As Sandy Taylor explained, the symposium took place at a time when attitudes to the city centre were changing. The year before the council had decided to locate its new convention centre not in the obvious location next to the National Exhibition Centre but in the city centre. It has also been faced with a proposal to redevelop the Bullring Shopping Centre which even then was showing its age. The problem was that the windowless box of a shopping mall that was being promoted by the owners was probably even worse. The City Council was coming to the realisation that the city centre was not a very nice place and that its policies were at least partly to blame. However recognising this fact and doing something about it were very different things. Birmingham had never really seen the need for external advice. The city had been a leader in urban planning for so long that it was difficult for many officers to accept that they needed to think differently. There were also a lot of officers to convince, at the time the city has 26 different departments, each with its own senior officer.
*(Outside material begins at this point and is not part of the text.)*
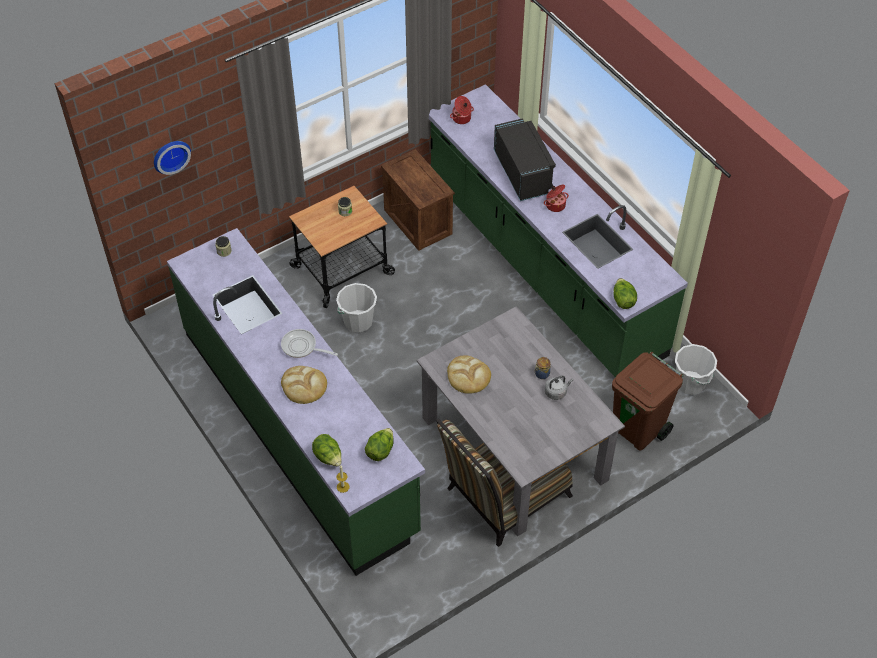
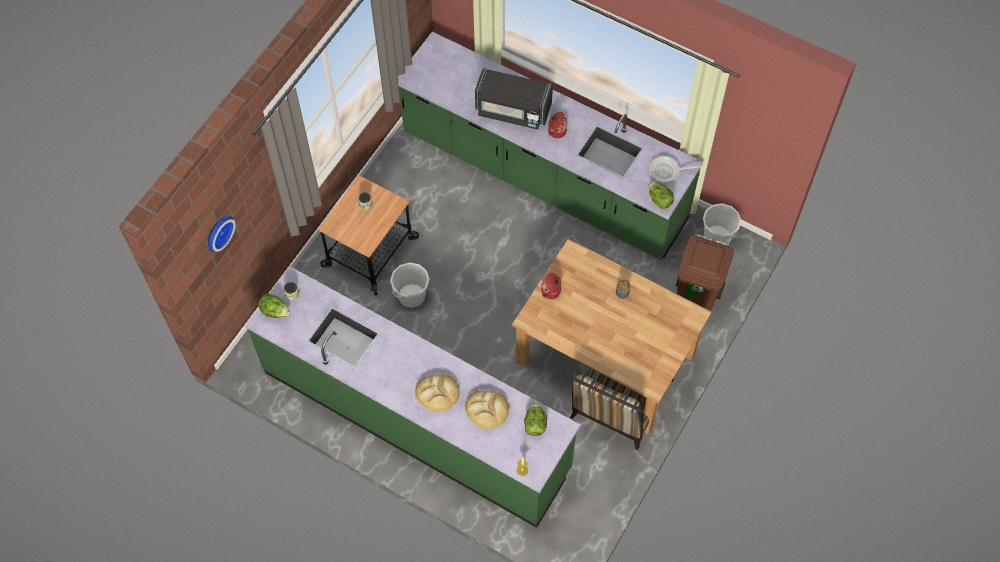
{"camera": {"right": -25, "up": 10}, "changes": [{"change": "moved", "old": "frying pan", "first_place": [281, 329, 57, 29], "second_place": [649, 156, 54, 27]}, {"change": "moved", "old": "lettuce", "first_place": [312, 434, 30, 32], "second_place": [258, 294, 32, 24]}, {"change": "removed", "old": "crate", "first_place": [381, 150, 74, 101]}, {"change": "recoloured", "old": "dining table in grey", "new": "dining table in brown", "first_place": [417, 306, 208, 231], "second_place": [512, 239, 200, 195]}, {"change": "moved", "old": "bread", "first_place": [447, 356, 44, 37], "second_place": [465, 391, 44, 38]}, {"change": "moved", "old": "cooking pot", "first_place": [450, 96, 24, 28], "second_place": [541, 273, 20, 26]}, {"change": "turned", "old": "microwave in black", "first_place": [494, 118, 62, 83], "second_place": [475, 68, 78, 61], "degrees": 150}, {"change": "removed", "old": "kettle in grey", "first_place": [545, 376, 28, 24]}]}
The Highbury Initiative exposed these officers to the scrutiny of others. Being forced to look at your city through the eyes of an Amsterdam planner, makes it much more difficult to maintain the position that you know best. Having your beloved ring road that had taken so much effort to build called a ‘concrete collar’ by the engineer of the Pompidu centre must have been equally dispiriting. The story goes that the city engineer stood up on the Sunday morning having seen the light, and agreed that they could downgrade the inner ring road. This allowed the city centre to expand and the symposium developed the idea of a series of quarters that has guided the planning for the city ever since.
Don Hillebrand was retained as an advisor to the city after the event and huge progress was made in the years that followed. Land was compulsory purchased for the convention centre and the Hyatt hotel was secured. The city developed an entrepreneurial approach to development, as Sir Albert recounted, rather than grant funding the Hyatt the city gave them the land in return for a 30% stake. Similarly the mammoth task of removing the elevated Masshouse Circus section of the ring road to the south of the city was funded by the sale of the land released.
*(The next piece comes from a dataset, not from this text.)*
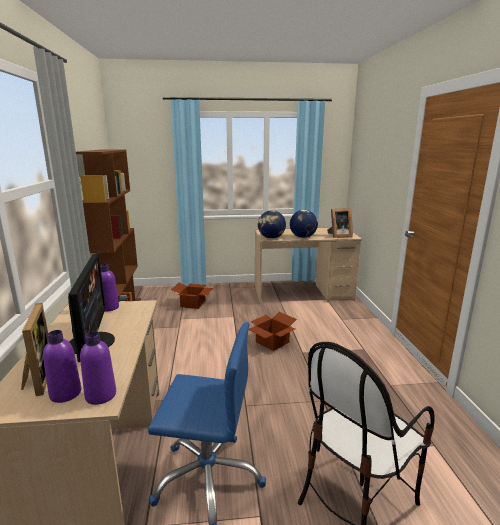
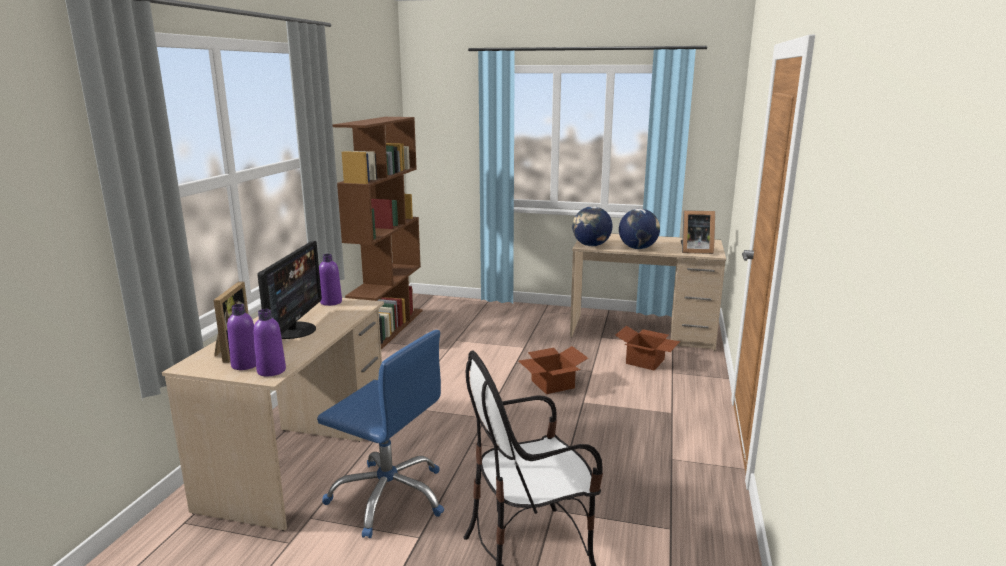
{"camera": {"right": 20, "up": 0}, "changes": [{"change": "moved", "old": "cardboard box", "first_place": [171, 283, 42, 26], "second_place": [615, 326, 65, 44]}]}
The discussion at the event focused on the process of urban change and why the Highbury initiative had been so effective (when most events like this are not). The conclusion was that it was largely down to luck. The initiative took place at a time when there were enough people in place who had been convinced that change was necessary. The structure of the event helped to convince those who had not quite made this journey while the involvement of senior politicians meant that those who were still not convinced were told! The city was jolted out of its complacency and realised that it needed to draw on external help. However it retained its ability to get things done and was able to turn its skills and experience in muscular planning to new ends.
We concluded that Birmingham is better, so much better, than it had been before Highbury but that it was still not world class. In the intervening years it has on occasions fallen back into the trap of thinking that it knows best and that solutions always lie in grand projects rather than incremental steps. However the change of direction has been sustained and while the city has a road still to travel it is at least on the right track.